Howard League blog · 31 Aug 2017
Building massive jails in remote locations is a recipe for disaster
This government, as with so many of its predecessors, is trying to build its way out of a prison crisis. It has never worked in the past and it will not work this time.
I do not need to rehearse the facts about the dire state of prisons and it is now generally agreed that something must be done. The trouble is that, if that something is the wrong thing, the state of prisons will be made worse, not better.
I tend to think that it is best to use evidence when deciding on policy, particularly when lives are at stake and when billions of public money is going to be spent.
The evidence is that new prisons are not safer than old prisons and that big prisons tend to be more impersonal and therefore more dangerous.
The evidence also points to a building programme expanding the system rather than offering opportunities to reduce the unnecessary and expensive use of penal custody.
The evidence indicates that expanding the custodial estate fixes the use of prison in the mind of the public as being the appropriate response to low-level offending and consequently influences political expectations and inflates the system.
Taking a look at the 10 new prisons opened since 1997, we see a grim picture.

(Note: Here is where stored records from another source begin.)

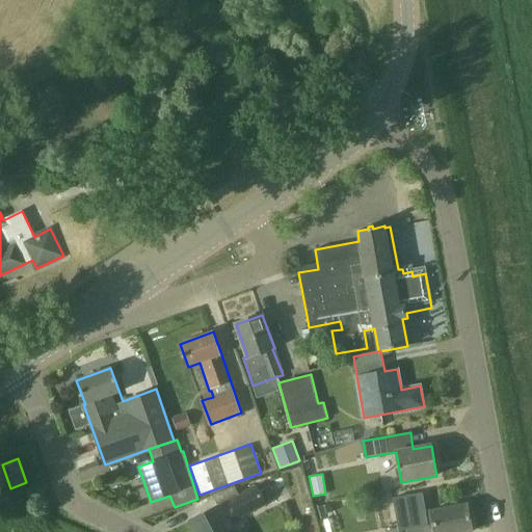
[(235,485),(212,495),(217,505),(189,521),(194,531),(232,531),(231,530),(235,528),(231,519),(236,515),(238,520),(267,504),(258,484),(239,494),(235,485)]
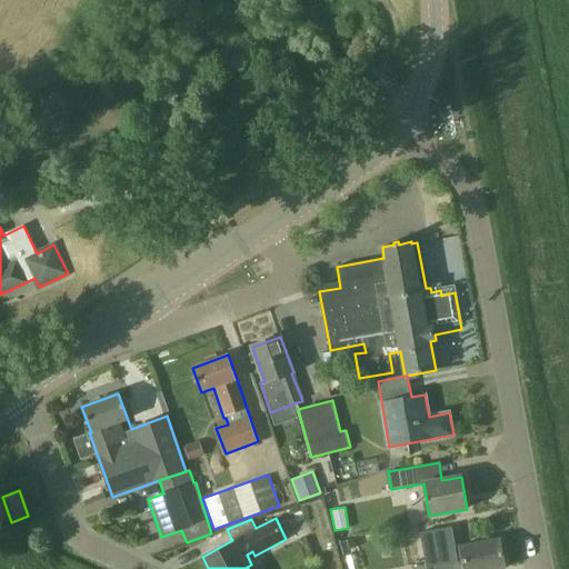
[(457,547),(452,527),(420,533),(427,568),(462,561),(463,568),(502,568),(505,568),(499,539),(457,547)]
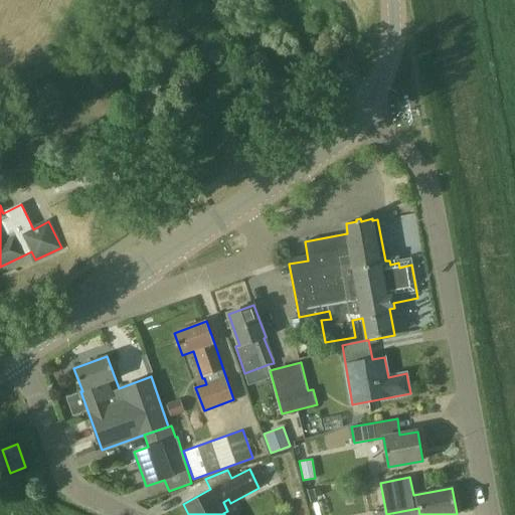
[(327,514),(318,485),(306,489),(314,514),(327,514)]
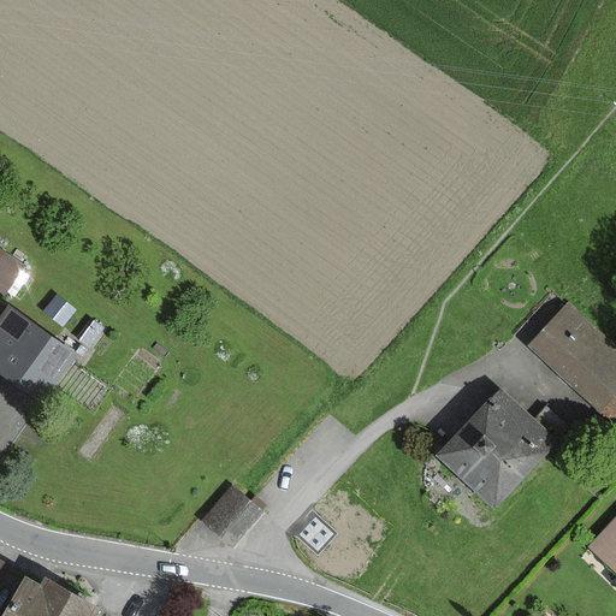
[(35,262),(0,242),(0,280),(18,291),(35,262)]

They are:
Parc, run by G4S and opened in 1997
Altcourse, run by G4S, opened in 1997
Lowdham Grange, run by Serco, opened in 1998
Rye HIll, run by G4S, opened in 2001
Dovegate, run by Serco, opened in 2001
Bronzefield, run by Sodexo, opened in 2004
Peterborough, run by Sodexo, opened in 2005
Isis, run by public sector, opened in 2010
Thameside, run by Serco, opened in 2012
Oakwood, run by G4S, opened in 2012
Two hundred and sixty-four men and women have died in these prisons since they opened. There have been 8,188 recorded incidents of deliberate self-injury. There have been 3,952 recorded assaults.
These shiny new prisons were supposed to create safer environments and reduce reoffending when people were released. Neither of these happened.
In fact, violence, drug taking and self-injury are just as awful in newly-built prisons as in Victorian prisons. This is particularly stark as some of these new prisons have been protected from the gross overcrowding inflicted on Victorian jails.
The new prisons are big prisons. Oakwood, for example, holds over 2,000 men These are impersonal holding stations where staff are moved from one wing to another and do not have the capacity to get to know their captives.
Decisions made today will lead to increased violence and self-injury and people dying by their own hand
Berwyn in North Wales, which opened earlier this year, is designated to hold 2,100 men when it is full. The prison was designed to replicate the worst prison conditions as three-quarters of the men will be forced to share cells that include open toilets and little ventilation. There are not enough education and work places for all the men and the work available is repetitive, rewarded with pocket money and for just a few hours a week. Within a few years this prison will be a hotbed of resentment and violence.
I have said before, new buildings do not necessarily create a better environment than old buildings. If that were the case, Oxford and Cambridge colleges would all be pulled down in favour of new build. The issue is how the buildings are used, how they are maintained and how many people are crammed into them.
The government’s policy of building massive jails in remote locations is a recipe for disaster that will endure down the generations. Decisions made today will lead to increased violence and self-injury and people dying by their own hand.
I will hold this government to account, as I have its predecessors.